Work to complete:
Pick up the text on the year 1033 from where it stops and continue it.

Year 1033 (MXXXIII) was a common year starting on Monday (the wikilink will display the full calendar) of the Julian calendar.

== Events ==

=== By place ===

==== Asia ====
- December 5 - A major earthquake in the Jordan Valley devastates multiple cities across the Palestine region, killing many people and triggering a tsunami.

==== Europe ====
- February 2 - Emperor Conrad II (the Elder) holds an assembly at the Abbey of Payerne and is crowned King of Burgundy. He claims dominion over the Kingdom of Burgundy which is incorporated into the Holy Roman Empire.
- Treaty of Merseburg: Conrad II attends a Hoftag at Merseburg and signs an agreement with King Mieszko II. He divides Poland in three parts with Mieszko designated as supreme ruler, in exchange for Conrad's support.

=== By topic ===

==== Religion ====
- Panic spreads throughout Europe that the end of the universe may be near, on the 1,000th anniversary of the crucifixion of Christ, due to some unusually harsh spring weather. One interpretation of the Book of Revelation (Chapter 20) predicts the end of the earth following a 1,000 year period after the second return of Jesus Christ rather than before.

(Data entries)
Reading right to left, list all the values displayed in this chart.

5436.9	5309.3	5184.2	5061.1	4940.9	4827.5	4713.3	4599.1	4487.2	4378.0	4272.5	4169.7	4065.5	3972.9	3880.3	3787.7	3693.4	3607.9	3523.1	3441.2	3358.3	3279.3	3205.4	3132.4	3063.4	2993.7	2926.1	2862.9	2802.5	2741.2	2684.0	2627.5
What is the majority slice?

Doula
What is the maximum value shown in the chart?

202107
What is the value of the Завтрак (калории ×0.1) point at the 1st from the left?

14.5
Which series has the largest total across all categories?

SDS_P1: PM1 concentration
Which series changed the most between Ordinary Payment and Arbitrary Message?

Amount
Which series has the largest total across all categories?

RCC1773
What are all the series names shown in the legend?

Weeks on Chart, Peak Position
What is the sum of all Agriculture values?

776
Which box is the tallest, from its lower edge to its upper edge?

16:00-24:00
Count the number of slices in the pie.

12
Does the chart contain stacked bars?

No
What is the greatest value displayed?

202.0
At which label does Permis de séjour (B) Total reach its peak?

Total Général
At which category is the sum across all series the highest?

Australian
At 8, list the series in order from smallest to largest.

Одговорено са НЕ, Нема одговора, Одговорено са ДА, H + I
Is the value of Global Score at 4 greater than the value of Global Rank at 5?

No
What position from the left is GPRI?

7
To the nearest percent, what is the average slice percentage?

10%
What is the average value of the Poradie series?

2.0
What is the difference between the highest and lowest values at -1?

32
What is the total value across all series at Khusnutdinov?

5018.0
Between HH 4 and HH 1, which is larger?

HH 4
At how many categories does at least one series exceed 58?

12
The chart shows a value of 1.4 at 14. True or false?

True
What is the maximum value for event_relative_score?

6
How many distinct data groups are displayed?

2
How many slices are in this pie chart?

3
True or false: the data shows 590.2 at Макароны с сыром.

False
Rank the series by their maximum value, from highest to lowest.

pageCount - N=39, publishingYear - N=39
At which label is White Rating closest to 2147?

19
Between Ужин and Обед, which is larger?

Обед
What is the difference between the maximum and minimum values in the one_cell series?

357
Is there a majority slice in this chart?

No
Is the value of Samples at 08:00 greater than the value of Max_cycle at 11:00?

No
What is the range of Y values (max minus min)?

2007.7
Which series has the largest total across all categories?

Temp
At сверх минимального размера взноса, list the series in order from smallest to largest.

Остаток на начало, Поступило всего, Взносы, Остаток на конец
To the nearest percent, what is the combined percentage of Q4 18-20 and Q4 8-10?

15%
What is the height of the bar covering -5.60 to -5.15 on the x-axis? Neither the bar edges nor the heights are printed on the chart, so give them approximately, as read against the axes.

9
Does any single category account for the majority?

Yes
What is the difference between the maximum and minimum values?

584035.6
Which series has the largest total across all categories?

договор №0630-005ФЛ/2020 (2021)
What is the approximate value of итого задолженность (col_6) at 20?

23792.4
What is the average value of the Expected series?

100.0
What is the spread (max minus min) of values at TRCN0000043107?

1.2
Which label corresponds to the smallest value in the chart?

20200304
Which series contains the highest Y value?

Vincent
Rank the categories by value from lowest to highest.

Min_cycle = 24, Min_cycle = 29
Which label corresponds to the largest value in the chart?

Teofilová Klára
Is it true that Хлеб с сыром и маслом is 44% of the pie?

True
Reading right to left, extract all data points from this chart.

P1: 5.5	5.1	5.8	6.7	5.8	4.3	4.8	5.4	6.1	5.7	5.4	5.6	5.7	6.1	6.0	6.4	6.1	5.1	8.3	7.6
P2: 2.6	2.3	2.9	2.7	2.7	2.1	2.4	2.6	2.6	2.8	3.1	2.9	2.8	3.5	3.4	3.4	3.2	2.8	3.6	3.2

Answer for this exercise:
== Births ==
- Anselm, English archbishop and philosopher (d. 1109)
- Cheng Yi, Chinese neo-confucian philosopher (d. 1107)
- Conan II, duke of Brittany (approximate date)
- Fujiwara no Atsuie, Japanese nobleman (d. 1090)
- Fujiwara no Tadaie, Japanese statesman (d. 1091)
- Judith of Flanders, German duchess (approximate date)
- Theobald of Provins, French hermit and saint (d. 1066)
- Urraca of Zamora, Spanish noblewoman (d. 1101)

== Deaths ==
- May 11 - Ebles I, French nobleman and archbishop
- Abu Talib Yahya, Muslim imam (Zaidiyyah sect) (b. 951)
- Ahmad Inaltigin, Ghaznavid general and rebel leader
- Ibno Al-Thahabi, Moorish encyclopedist and physician
- John VIII bar Abdoun, patriarch of Antioch (b. 944)
- Liu, empress and regent of the Song dynasty (b. 969)
- Merewith (or Beorhtwig), English abbot and bishop
- Otto Bolesławowic, Polish prince (House of Piast) (b. 1000)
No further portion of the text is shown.